Instructions:
1/ Rewrite the paragraph of the eldercare cost article that begins "Over the course of a single year" as a short bulleted list, keeping its main figures.
2/ Answer from the eldercare cost article:
(a) Which state had the lowest annual assisted living cost, and what was it?
(b) How many long-term care providers took part in the supplemental study?
(c) What is Gordon Saunders's position at Genworth?
3/ Echo the eldercare cost article word for word, from "Over the course" to "that time period.".

The COVID-19 pandemic contributed to substantial eldercare cost hikes, especially for assisted living and in-home care. That’s according to the results of Genworth’s 2020 Cost of Care Survey, announced Wednesday.

Over the course of a single year, assisted living community rates increased by 6.15% to an annual national median cost of $51,600 annually. From 2004 to 2020, assisted living costs have increased an average of 3.8% annually, or 79.17% over time. This compares with a 62.38% increase for a private nursing home room and a 30.22% increase for home health aides in that time period.

Annual assisted living costs ranged from a low of $36,000 in Missouri to a high of $80,280 in Delaware.

Supplemental study

In a supplemental study on why costs are increasing, owners and senior administrators of 79 long-term care providers cited a workforce shortage (54%), personal protective equipment costs, wage pressures, higher recruiting and retention costs, and regulatory, licensing and employee certification costs are forcing them to increase the cost of care they are providing under “extraordinary circumstances.”

“Providers have been competing with higher-paying, less-demanding jobs for years, but with COVID-19, they told us it has become much more difficult to recruit and retain care professionals because of factors such as concerns about exposure to COVID-19 and parents needing to stay home with school-aged children,” said Gordon Saunders, Genworth senior brand marketing manager.  For consumers, he said, “COVID-19 has underscored the need to plan ahead for long-term care, considering both where we want to receive care, as well as how we will pay for it.”

Data section:
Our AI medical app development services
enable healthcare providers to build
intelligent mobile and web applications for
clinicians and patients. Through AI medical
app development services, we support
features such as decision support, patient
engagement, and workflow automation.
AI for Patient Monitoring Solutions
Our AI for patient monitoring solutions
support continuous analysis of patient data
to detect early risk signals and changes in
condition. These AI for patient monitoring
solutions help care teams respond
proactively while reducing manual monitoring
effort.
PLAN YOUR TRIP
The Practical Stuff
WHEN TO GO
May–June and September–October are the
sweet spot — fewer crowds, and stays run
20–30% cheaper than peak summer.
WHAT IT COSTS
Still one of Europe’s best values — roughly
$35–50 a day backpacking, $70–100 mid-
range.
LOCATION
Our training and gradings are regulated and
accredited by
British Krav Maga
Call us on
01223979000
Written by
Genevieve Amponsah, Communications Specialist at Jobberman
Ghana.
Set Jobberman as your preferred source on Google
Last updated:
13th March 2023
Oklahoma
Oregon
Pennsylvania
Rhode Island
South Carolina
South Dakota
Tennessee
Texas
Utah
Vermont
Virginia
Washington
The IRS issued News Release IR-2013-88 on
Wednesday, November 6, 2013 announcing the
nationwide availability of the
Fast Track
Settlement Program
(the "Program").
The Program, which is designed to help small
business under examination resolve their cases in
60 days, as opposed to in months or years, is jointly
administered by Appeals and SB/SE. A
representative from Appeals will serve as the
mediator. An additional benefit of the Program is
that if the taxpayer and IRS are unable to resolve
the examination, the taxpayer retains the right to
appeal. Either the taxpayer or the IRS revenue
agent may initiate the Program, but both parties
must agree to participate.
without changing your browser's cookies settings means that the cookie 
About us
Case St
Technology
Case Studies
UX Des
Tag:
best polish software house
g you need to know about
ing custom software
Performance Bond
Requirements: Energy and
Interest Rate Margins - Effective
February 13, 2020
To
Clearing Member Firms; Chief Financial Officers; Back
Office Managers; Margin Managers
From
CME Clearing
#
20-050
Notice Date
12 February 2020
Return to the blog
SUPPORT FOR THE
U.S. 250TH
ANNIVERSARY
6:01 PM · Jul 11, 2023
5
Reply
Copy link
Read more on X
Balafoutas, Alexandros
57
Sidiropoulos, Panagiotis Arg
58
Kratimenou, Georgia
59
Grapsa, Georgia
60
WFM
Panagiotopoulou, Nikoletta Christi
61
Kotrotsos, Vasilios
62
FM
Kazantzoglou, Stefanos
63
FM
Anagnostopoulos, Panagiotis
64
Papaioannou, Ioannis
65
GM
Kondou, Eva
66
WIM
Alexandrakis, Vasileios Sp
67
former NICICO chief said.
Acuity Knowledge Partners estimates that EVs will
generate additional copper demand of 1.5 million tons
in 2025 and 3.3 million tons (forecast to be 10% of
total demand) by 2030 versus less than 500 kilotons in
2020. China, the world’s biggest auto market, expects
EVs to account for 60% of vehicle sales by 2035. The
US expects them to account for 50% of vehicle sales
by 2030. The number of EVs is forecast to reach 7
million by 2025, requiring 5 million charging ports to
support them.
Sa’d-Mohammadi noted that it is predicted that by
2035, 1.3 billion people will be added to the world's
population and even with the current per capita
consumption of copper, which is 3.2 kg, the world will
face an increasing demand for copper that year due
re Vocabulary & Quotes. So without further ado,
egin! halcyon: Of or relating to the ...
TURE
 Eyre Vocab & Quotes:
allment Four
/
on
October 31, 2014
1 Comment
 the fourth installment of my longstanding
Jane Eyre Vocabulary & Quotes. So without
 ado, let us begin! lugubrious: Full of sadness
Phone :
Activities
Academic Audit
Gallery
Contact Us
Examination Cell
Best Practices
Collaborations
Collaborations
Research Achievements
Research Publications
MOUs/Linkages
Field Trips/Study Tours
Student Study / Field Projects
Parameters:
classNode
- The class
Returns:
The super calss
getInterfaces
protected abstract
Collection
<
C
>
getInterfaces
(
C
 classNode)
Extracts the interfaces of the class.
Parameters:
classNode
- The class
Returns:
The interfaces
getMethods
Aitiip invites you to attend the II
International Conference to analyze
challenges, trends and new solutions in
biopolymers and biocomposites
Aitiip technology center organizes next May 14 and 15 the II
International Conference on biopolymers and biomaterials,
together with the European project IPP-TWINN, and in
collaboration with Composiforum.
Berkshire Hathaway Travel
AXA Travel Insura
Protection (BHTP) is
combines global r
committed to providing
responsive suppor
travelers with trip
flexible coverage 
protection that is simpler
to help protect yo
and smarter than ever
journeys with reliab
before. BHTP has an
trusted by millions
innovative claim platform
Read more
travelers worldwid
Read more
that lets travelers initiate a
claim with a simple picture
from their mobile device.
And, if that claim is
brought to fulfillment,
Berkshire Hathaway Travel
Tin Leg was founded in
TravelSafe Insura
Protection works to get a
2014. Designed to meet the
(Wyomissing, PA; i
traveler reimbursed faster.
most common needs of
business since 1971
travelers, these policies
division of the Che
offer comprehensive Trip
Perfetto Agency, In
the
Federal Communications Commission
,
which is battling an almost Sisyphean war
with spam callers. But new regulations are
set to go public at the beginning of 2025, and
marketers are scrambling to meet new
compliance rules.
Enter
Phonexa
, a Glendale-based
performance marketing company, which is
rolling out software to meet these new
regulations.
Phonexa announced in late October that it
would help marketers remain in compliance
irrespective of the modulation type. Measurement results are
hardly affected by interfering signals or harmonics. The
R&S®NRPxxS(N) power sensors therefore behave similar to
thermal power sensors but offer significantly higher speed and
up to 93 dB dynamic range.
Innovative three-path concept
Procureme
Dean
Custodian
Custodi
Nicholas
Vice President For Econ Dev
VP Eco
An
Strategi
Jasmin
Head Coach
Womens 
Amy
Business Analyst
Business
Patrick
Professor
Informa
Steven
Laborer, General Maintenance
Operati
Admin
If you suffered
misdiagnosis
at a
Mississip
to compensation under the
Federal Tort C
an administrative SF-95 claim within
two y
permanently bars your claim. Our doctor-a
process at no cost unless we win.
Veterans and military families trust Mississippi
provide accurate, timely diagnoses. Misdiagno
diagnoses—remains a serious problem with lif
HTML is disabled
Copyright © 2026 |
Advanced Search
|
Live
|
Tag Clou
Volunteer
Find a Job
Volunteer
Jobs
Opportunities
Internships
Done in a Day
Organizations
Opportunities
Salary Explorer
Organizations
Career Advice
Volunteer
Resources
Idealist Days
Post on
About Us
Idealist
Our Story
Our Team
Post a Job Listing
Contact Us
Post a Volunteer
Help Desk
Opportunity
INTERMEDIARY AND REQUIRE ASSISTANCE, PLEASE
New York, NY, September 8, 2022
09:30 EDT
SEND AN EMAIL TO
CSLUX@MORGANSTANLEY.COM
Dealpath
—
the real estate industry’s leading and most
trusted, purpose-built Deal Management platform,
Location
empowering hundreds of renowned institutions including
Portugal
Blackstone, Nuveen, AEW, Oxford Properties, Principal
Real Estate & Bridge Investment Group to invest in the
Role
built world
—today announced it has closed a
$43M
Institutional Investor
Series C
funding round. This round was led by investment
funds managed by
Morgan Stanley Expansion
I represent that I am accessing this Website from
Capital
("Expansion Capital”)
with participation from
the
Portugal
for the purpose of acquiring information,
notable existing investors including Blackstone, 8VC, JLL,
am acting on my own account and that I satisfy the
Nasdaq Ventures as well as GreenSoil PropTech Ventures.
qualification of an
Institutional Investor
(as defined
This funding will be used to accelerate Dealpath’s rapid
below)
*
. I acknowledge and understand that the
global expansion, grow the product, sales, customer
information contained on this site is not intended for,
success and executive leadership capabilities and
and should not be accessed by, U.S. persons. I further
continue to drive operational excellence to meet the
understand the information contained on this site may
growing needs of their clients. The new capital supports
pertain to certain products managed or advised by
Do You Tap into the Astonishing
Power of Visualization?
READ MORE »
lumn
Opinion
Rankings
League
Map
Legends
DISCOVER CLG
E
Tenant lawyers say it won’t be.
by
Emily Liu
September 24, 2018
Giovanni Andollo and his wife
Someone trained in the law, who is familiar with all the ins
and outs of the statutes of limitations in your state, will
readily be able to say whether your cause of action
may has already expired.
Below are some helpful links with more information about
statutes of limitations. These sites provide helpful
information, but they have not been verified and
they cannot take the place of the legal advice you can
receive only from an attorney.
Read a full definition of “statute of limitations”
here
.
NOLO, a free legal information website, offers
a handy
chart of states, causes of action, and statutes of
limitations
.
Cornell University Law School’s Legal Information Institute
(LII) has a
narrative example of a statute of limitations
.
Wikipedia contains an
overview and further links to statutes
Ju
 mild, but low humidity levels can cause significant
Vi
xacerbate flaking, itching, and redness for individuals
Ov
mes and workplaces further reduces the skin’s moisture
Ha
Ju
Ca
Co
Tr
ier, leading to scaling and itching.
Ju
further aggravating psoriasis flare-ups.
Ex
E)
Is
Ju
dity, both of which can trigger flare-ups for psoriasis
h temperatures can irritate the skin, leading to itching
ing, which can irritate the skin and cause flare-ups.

Task-by-task results:
1/
- Assisted living community rates rose 6.15% in one year, to a national median of $51,600 annually.
- From 2004 to 2020, assisted living costs rose an average of 3.8% a year, or 79.17% overall.
- Over the same period, a private nursing home room rose 62.38% and home health aides rose 30.22%.

2/
(a) Missouri, at $36,000.
(b) 79.
(c) Senior brand marketing manager.

3/
Over the course of a single year, assisted living community rates increased by 6.15% to an annual national median cost of $51,600 annually. From 2004 to 2020, assisted living costs have increased an average of 3.8% annually, or 79.17% over time. This compares with a 62.38% increase for a private nursing home room and a 30.22% increase for home health aides in that time period.